| Exercise |
Please update the items from the line with "left hip: (691, 423, -6)" up to and including the line with "right knee: (620, 297, 8)", replacing "Person" with "Figure" and changing nothing else. Return only those lines.

#### Dataset records

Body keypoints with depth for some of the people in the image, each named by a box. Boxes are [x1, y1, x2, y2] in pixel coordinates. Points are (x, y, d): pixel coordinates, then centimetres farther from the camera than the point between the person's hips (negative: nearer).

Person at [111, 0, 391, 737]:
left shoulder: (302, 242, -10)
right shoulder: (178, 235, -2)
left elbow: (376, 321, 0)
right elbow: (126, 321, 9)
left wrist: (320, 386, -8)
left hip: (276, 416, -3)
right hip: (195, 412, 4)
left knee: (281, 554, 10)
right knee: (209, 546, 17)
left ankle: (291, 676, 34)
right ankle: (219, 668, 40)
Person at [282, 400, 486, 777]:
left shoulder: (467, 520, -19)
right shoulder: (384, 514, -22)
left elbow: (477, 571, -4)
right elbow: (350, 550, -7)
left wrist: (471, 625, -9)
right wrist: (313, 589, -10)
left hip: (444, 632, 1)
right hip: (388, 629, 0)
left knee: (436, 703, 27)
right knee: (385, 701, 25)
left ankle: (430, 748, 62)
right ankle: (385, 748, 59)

########
#### Dataset records

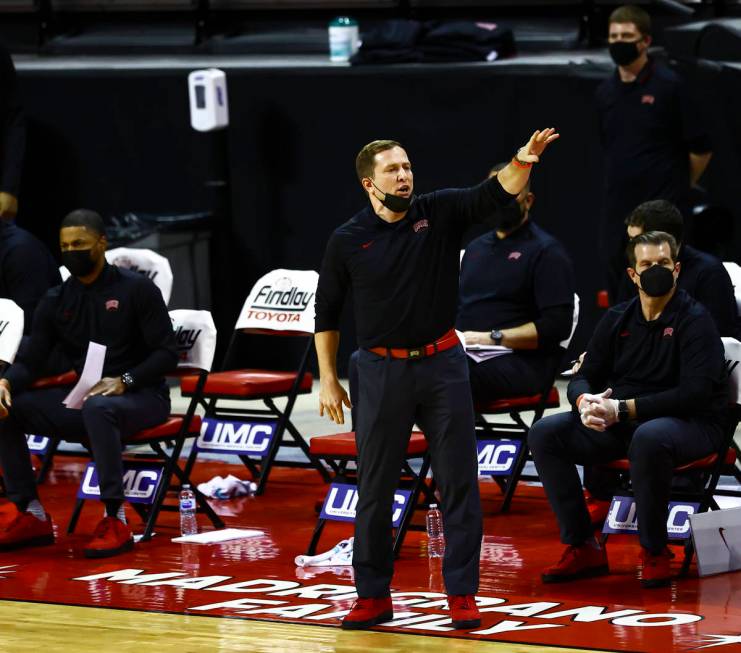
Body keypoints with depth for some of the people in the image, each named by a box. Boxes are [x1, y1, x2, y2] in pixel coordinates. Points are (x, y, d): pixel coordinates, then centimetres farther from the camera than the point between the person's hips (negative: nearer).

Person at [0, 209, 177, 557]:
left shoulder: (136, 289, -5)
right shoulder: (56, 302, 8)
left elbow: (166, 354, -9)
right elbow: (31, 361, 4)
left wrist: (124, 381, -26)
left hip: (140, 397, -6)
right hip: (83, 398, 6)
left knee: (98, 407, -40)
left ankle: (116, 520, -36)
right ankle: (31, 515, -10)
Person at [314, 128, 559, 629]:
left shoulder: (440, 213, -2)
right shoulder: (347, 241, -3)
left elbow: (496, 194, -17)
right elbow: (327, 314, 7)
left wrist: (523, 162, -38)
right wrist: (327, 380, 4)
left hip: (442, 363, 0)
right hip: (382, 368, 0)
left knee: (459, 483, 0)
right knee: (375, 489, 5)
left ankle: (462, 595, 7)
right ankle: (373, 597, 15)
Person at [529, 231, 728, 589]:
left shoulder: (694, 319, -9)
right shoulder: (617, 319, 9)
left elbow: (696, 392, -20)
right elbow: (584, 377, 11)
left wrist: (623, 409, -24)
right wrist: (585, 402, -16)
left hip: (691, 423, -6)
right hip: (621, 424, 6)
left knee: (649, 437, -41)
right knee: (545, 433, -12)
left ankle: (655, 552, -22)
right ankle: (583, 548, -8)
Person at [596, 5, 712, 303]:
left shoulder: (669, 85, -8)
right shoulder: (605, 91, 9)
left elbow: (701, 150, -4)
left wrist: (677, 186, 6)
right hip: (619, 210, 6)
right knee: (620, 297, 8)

########

| Solution to the problem |
left hip: (691, 423, -6)
right hip: (621, 424, 6)
left knee: (649, 437, -41)
right knee: (545, 433, -12)
left ankle: (655, 552, -22)
right ankle: (583, 548, -8)
Figure at [596, 5, 712, 303]:
left shoulder: (669, 85, -8)
right shoulder: (605, 91, 9)
left elbow: (701, 150, -4)
left wrist: (677, 186, 6)
right hip: (619, 210, 6)
right knee: (620, 297, 8)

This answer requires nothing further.